■ドイツ発祥「カウンター・プレス」と川崎の「苦悩」
「ティキタカ」に代わって一世を風靡したのが、ドイツ発祥の「ゲーゲン・プレス(カウンター・プレス)」だった。
守備の強度を上げ、相手のパスを高い位置で奪って、相手の守備が整わないうちに一気に相手を攻め崩す、ある意味で非常に効率の良い戦い方だ。「カウンター・プレス」は、たちまち世界の強豪クラブが採用し、そして代表チームの戦いにも取り入れられていった。
こうして、「カウンター・プレス」はすっかり世界の標準スタイルとなったが、それがいつまで続くのか、それとも、そろそろまた新しいスタイルが登場するのか、世界のサッカーはそんな時代の中にいる。
そもそも、互いにプレスをかけ合う強度の高いサッカーは、エンターテインメントとして、どうなのだろうという根源的な疑問もある。

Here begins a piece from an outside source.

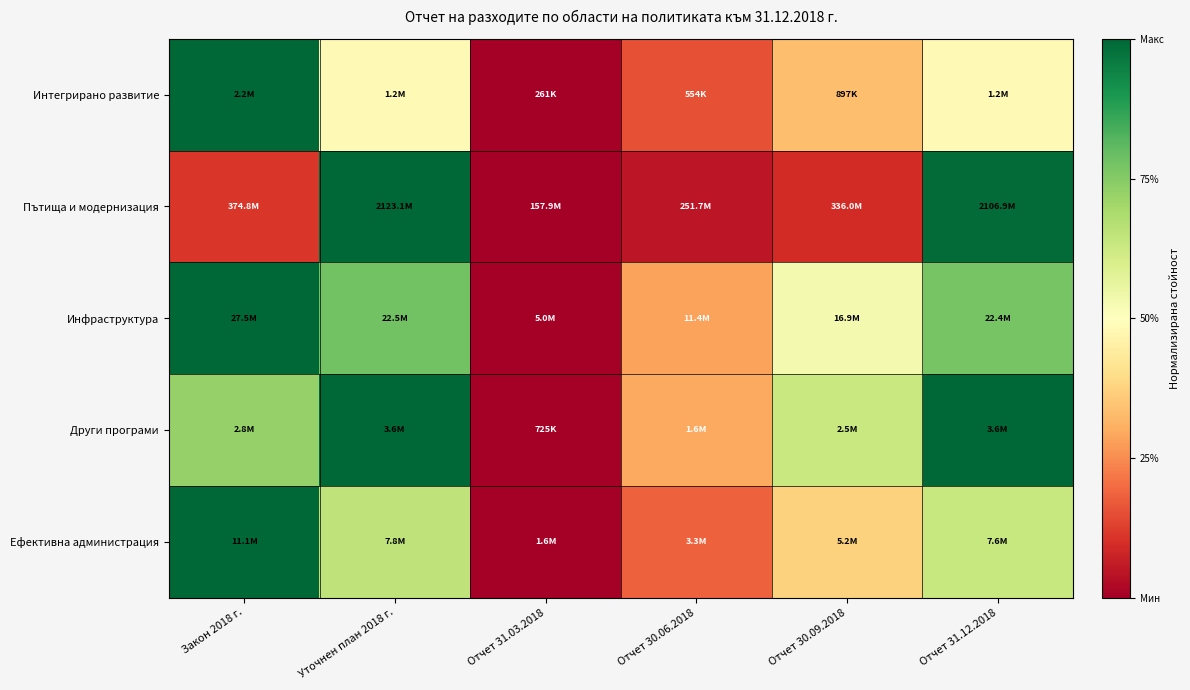

Which has a higher value, Отчет 31.03.2018 or Отчет 30.09.2018?

Отчет 30.09.2018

川崎のパス・サッカーは明らかにバルセロナの「ティキタカ」をほうふうつさせるものであり、その日本版「ティキタカ」は2020年代に入ってもまだ有効だった。
だが、三笘薫ら川崎の主力選手たちが次々とヨーロッパのクラブに移籍していったことによって、川崎の攻撃力は明らかに衰えていった。新しい選手たちを使ってパス・サッカーのスタイルを継承すると同時に、鬼木達監督は新しい要素を取り入れようとしたが、やはり全盛時ほどの破壊力は取り戻せなかった。
そして、それと入れ替わるように、前線からプレスをかけて、ボールを奪ってカウンターで勝負しようというチームが次第に増えていった。